-------- TASK INPUT
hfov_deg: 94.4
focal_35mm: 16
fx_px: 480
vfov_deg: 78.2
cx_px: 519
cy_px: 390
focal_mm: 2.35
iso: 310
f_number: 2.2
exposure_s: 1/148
----------------
-------- TASK INPUT
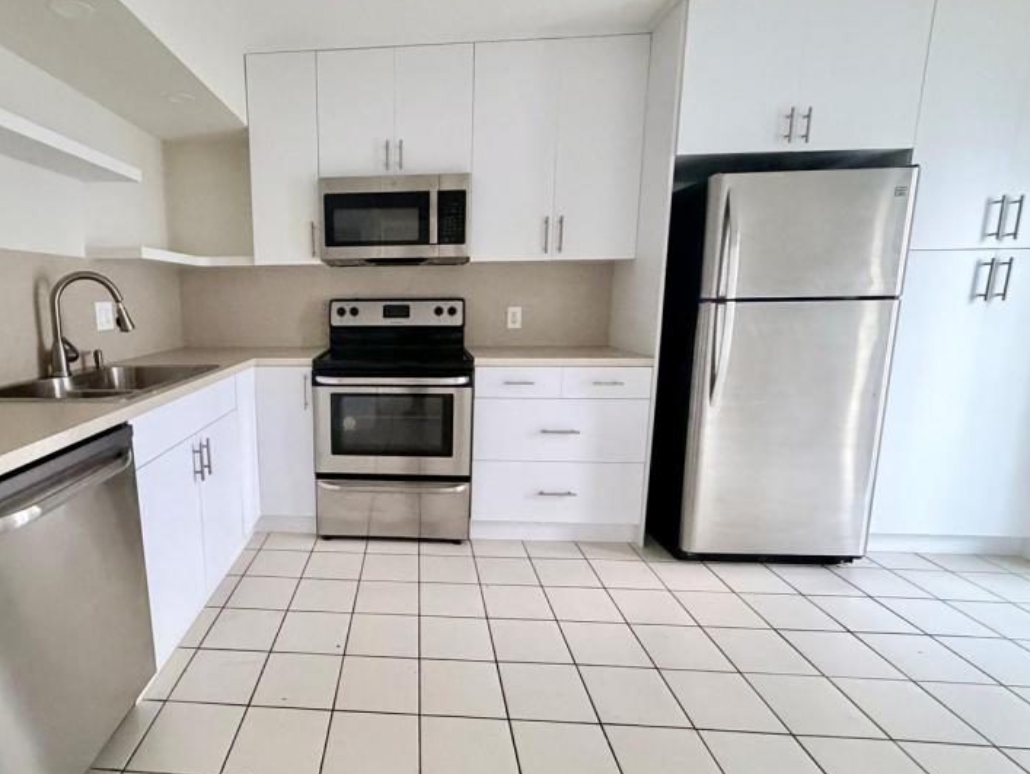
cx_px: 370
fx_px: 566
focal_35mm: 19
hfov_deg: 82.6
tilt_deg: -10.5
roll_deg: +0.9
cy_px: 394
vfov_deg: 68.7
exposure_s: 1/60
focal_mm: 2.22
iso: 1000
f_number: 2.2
----------------
§ TASK ITEM: Word for word, restate the lines of the listing above starting at the line with "hfov_deg: 94.4" and ending at the line with "exposure_s: 1/148", and nothing outside them.

§ RESPONSE TO THIS TASK:
hfov_deg: 94.4
focal_35mm: 16
fx_px: 480
vfov_deg: 78.2
cx_px: 519
cy_px: 390
focal_mm: 2.35
iso: 310
f_number: 2.2
exposure_s: 1/148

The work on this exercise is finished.